_Exercises_:
a – Retype the dream interpretation passage between "Why the 25 cent" and "Don't you agree!", inclusive.
b – In the dream interpretation passage, what reason is given for there being both 25 cent coupons and 15 cent coupons?

_Passage provided_:

|---|

On the other hand, why was I handed coupons that had already been used? Because we are all the same - and that which one of us needs, another does too. I was not the first one to need a coupon to pay for a service. Others have needed such coupons long before I came along. We are all the same. That is what I was telling myself by having to use a used coupon. Maybe brother Bob was one of those who had used my coupons to pay for his train ticket. Perhaps!

Why the 25 cent coupons and 15 cent coupons? Because some services cost more than others. That's all. I was telling myself that I should not use more than needed. If 25 cents is adequate, don't pay a dollar; and if 15 cents is adequate, don't pay 25 cents. But most importantly, don't worry about any cost. Love life as it is - and like that wonderful verse in THE GOSPEL OF THOMAS says: Take no thought from morning till evening and from evening until morning for what you shall put on.



Of course, my dream supplied a lot more detail than what I have covered in my brief interpretation; and having recorded it, I will attend to some of those details later, but for now, I have interpreted enough. What a wonderful gift and treasure life is! All we need to do is open our eyes and minds and spirits to take it all in - and enjoy our "plain" ride as we do. Don't you agree!

See you on the train from Pittsburgh - to wherever it goes!

|---|

_Dataset records_:
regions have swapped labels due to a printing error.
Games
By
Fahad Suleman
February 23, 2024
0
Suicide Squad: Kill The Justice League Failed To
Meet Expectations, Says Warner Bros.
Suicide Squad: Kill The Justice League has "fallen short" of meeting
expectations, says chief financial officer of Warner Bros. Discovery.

|---|

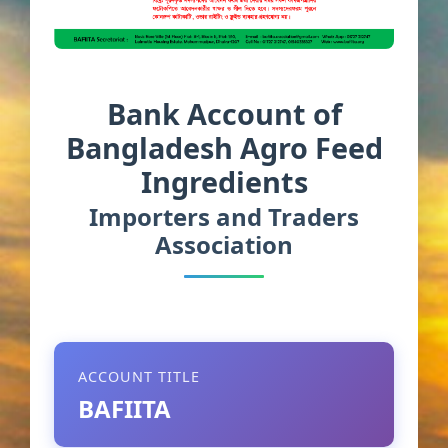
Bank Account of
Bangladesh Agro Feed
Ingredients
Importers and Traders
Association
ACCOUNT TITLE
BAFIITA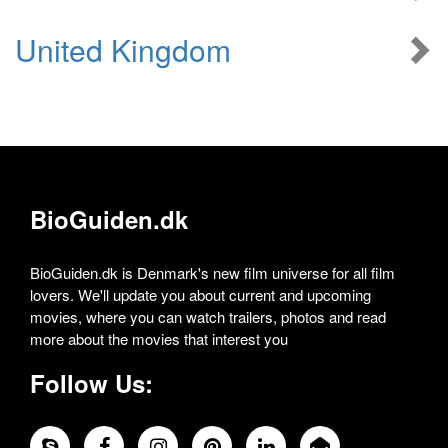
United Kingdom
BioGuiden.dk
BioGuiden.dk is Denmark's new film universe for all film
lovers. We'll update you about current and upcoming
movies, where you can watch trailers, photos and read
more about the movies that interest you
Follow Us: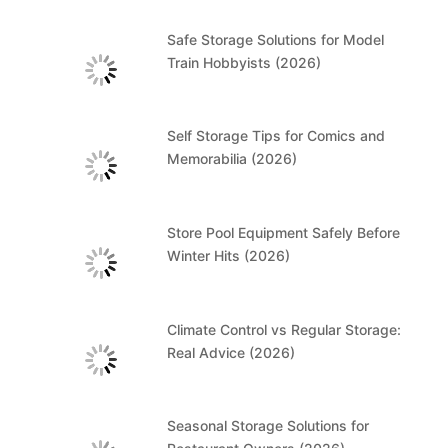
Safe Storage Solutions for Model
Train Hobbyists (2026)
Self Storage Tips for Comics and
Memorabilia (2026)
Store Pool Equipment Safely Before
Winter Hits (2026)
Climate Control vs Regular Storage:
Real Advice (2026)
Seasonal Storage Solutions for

|---|

_Replies_:
a –
Why the 25 cent coupons and 15 cent coupons? Because some services cost more than others. That's all. I was telling myself that I should not use more than needed. If 25 cents is adequate, don't pay a dollar; and if 15 cents is adequate, don't pay 25 cents. But most importantly, don't worry about any cost. Love life as it is - and like that wonderful verse in THE GOSPEL OF THOMAS says: Take no thought from morning till evening and from evening until morning for what you shall put on.



Of course, my dream supplied a lot more detail than what I have covered in my brief interpretation; and having recorded it, I will attend to some of those details later, but for now, I have interpreted enough. What a wonderful gift and treasure life is! All we need to do is open our eyes and minds and spirits to take it all in - and enjoy our "plain" ride as we do. Don't you agree!

b – Some services cost more than others.